Monday, October 18, 2010

Does NFL Football Need a Pope?

I get that standards of dress have relaxed over the years. My dad, born in the mid-thirties, says he and his family always used to put on suits and ties to go to the doctor's. And if you can rely on old movies, no one went outside without a jacket or hat from the dawn of hats (which some experts place at the first time a chinchilla died on the head of a particularly sedentary neolithic man) until about 1960. But things are changing, even in church. In an era where churches can't afford to force people to be uncomfortable in the already uncomfortable pews, the dress codes are relaxing.

Regardless of this faltering standard of dress, people seem to make an effort to do something to spruce up in church: jeans and not shorts in the summer; maybe a sports jacket over the golf shirt for the older chaps. You know, a hat tip to the people's respective version of the Almighty. Just a kind of, "Hey, God. You hooked up the world with . . . you know . . . being a world, and stuff, so the least we could do is not come in with our knobby, hairy knees jutting out all over the place."

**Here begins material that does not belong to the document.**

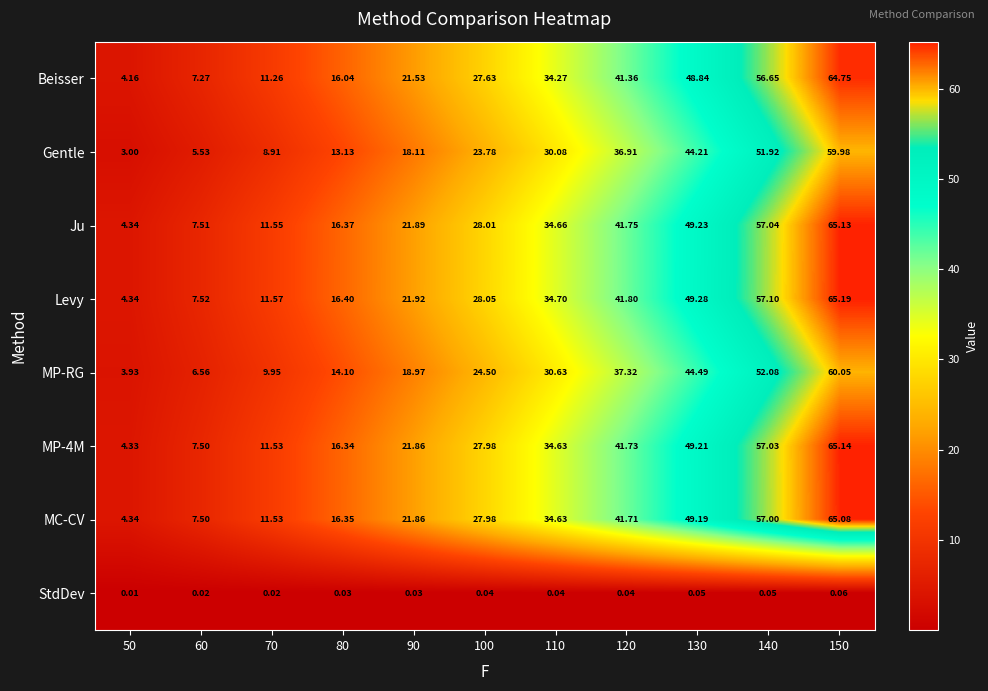

At how many categories does at least one series exceed 31?

5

But I am baffled these days, watching the faithful shuffle in under the ringing bells on Sundays. Have we actually allowed the football jersey to replace the suit jacket? I can't believe the numbers of folks who wear their teams' gear to worship -- presumably worship of the deity to whom they have committed and not the team to which they have committed. But it does look foggy.

I'm not making a cry for return to tradition. In fact, I hate dressing up and I have said elsewhere that I would prefer to see symphony orchestras in jeans and T-shirts. But, honestly, this all shows sort of a spooky split in faith. For believers, half of Sunday goes to the heavens and half goes to football? (Actually, if we are talking time, more than half goes to football -- maybe five times as much.) Man, if that doesn't say something about American sensibilities, I don't know what does. I mean, people actually "dress up" in their football regalia to go to church, now.

So let's organize this -- just give football its own Supreme Pontiff. Then we can make people choose between football and their current faith. It could be the new schism. Henceforth, we could work out the problems with the pigskin instead of the sword. Of course, we will have to add football strategy to the curriculum in the seminaries of the world. Does anyone know a priest or minister who can throw a guided missile through a defensive line?